Godard went through a personal crisis, both physically (following a motor-cycle accident) and intellectually, and re-oriented himself and his activity. First in Grenoble, where he established his own studio and then to Switzerland. He took time to reflect on the retreat of the movement and the Left and came back with new stuff, dealing not overtly with class struggle, but with everyday life, relations, and sexuality, always retaining his political point of view. In the 1980s he produced films in a more refined artistical way, for which he received criticism from some of his earlier fans. More known are the melancholic “Prenom Carmen” (1983) and “Hail Mary”, which was condemned by the Catholic church as blasphemous. He declared once more his interest in cinema history with his 4.5-hour video project named “Histoire(s) du Cinéma” (1988–1998), denying the widespread notion of the 1990s that cinema was dead. On the contrary, his career would continue in the 21st century.
A supporter of Palestine
Godard remained during all his life committed to the Palestinian cause, defying the cost of being accused for anti-semitism. In the early days of the Tziga-Vertov Group, he and Gorin visited Jordan and spoke with Palestinian militants in order to prepare a documentary to be called “Till victory”. Tragically, most of those fighters were massacred by the Jordanian regime during the “Black September” of 1970 and the project was aborted, only temporarily, as Godard used the footage a few years later in his “Ici et ailleurs (Here and elsewhere)” film. In “Film Socialisme” (2010), he chose Palestine as one of his six “homelands” to visit in the last section of the film named “our humanities”.
In 2010, after the Academy of Motion Picture Arts and Sciences announced plans to award Godard an honorary Oscar, pro-Israel groups revolted, calling on the Academy to rescind the Oscar. Godard rejected the allegations by insisting that he was an “anti-Zionist”, not an anti-Semite, a fact that could easily be proved by the way he has depicted the holocaust in his documentaries. He did not hesitate to endorse cultural boycotts of Israel.
“All you need to make a film is a girl and a gun” Godard once wrote, and proved it with “Breathless”. What he did not know is that with a girl and a gun he would change cinema. He transformed the way we see a film, what we expect from a film, and for that cinephiles owe him.
Godard followed with commitment the path of questioning and renewing his means of expression.
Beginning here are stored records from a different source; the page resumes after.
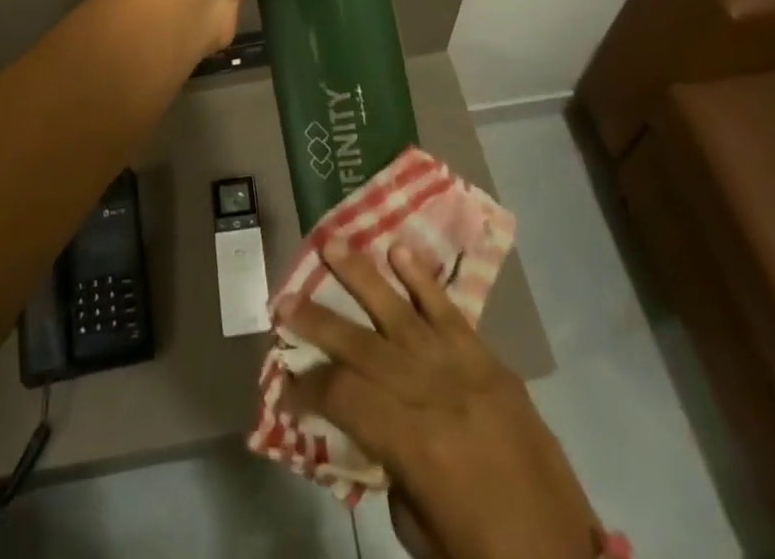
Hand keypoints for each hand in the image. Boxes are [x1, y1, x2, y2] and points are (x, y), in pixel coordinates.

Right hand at [279, 244, 600, 558]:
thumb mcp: (422, 534)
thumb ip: (390, 468)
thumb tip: (370, 424)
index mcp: (417, 445)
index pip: (346, 397)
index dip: (309, 389)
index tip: (284, 384)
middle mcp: (435, 393)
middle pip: (364, 346)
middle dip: (319, 321)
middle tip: (283, 299)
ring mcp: (467, 370)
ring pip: (403, 312)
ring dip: (363, 277)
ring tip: (330, 244)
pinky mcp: (491, 363)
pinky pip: (452, 312)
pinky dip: (424, 280)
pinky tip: (399, 250)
The camera was for him a tool for artistic and political intervention. A Marxist and deeply politicized, he did not miss the opportunity, both with his films and with his life standing and his statements, to “disturb” all sorts of establishments in the artistic field and in society. Unapologetic, disobedient, stubborn, committed to the cause of socialism and communism, he never stopped seeing the world from the “left bank”.